Grassington & Threshfield railway station (or Threshfield station) was a railway station that served the villages of Grassington and Threshfield, in North Yorkshire, England.

History 
The Yorkshire Dales Railway constructed the line to Grassington & Threshfield, with services operated by the Midland Railway, to provide better links for local villages to the nearby town of Skipton. It diverged at Embsay Junction, and ran through the Dales, with a station at Rylstone, past the then 'Swinden Lime Works' (today known as Swinden Quarry), and a further  to Threshfield. Despite being the line's terminus, Grassington & Threshfield was built as a through station, because there were proposals to continue the line further north up the Dales to Kettlewell, and thence to Leyburn, to join the line to Hawes on the Wensleydale Railway. That was never done.

The station, which opened with the line in mid-1902, had two platforms, each with a run-round loop, and a goods shed and cattle dock with their own sidings. Another siding branched west towards Skirethorns Quarry, ending at the rear of a set of terraced houses known as Woodlands Terrace. Limestone was brought down from the quarry by a tramway to Woodlands Terrace, where it was transferred to trains.

━━━

[Exercises]:
1. Answer these from the passage on Grassington & Threshfield station:
(a) At which junction did the line diverge?
(b) In what year did the station open?
(c) What was the name of the set of terraced houses where the quarry siding ended?
2. Copy out the part of the passage on Grassington & Threshfield station starting at "Grassington & Threshfield railway" and ending at "North Yorkshire, England.".

[Dataset excerpt]:
━━━

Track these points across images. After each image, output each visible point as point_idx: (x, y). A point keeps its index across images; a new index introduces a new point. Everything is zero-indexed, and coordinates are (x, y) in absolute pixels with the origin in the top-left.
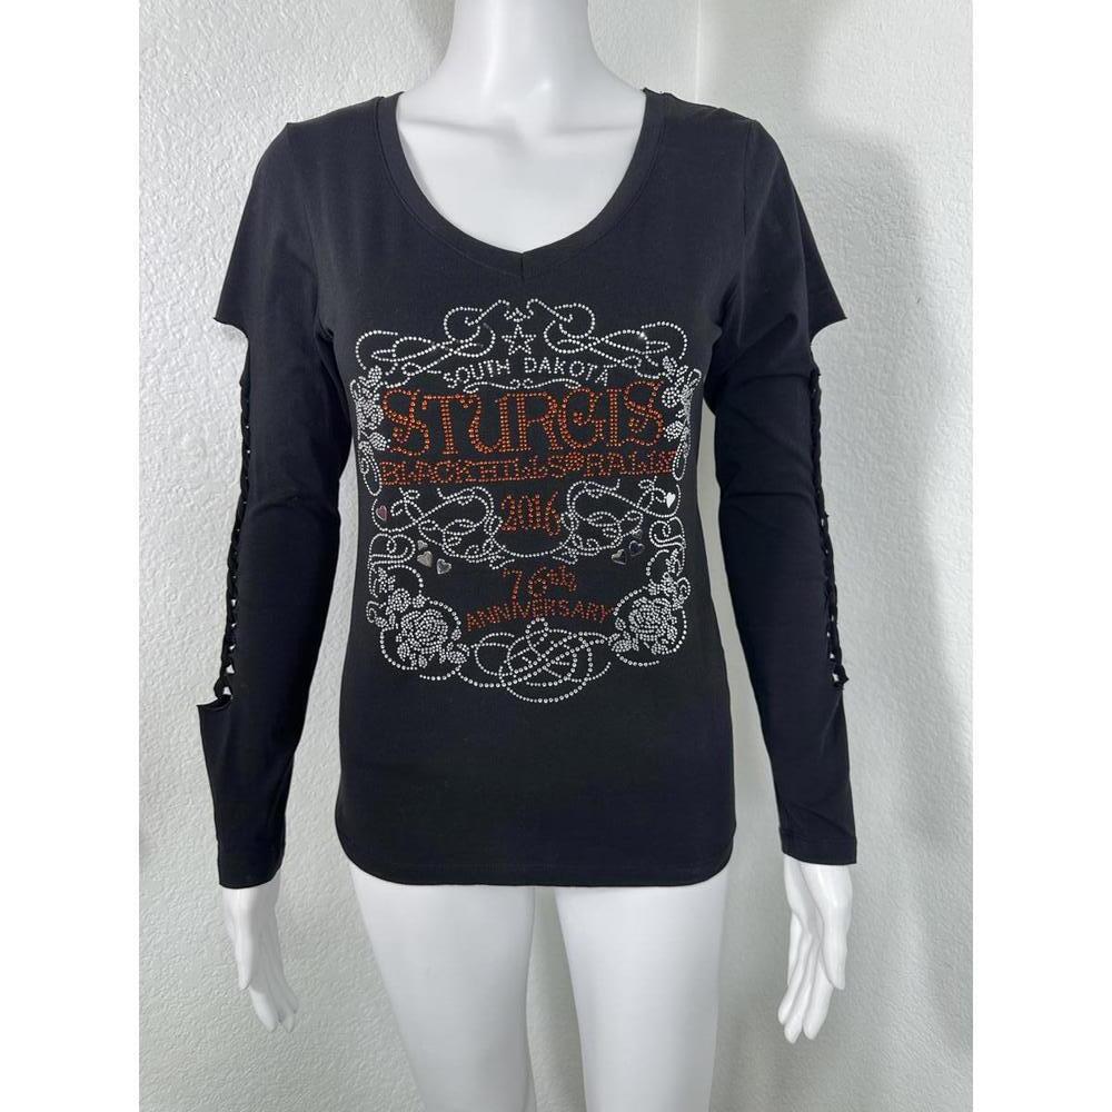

━━━

[Answers given]:
1.
(a) Embsay Junction
(b) 1902
(c) Woodlands Terrace

2.
Grassington & Threshfield railway station (or Threshfield station) was a railway station that served the villages of Grassington and Threshfield, in North Yorkshire, England.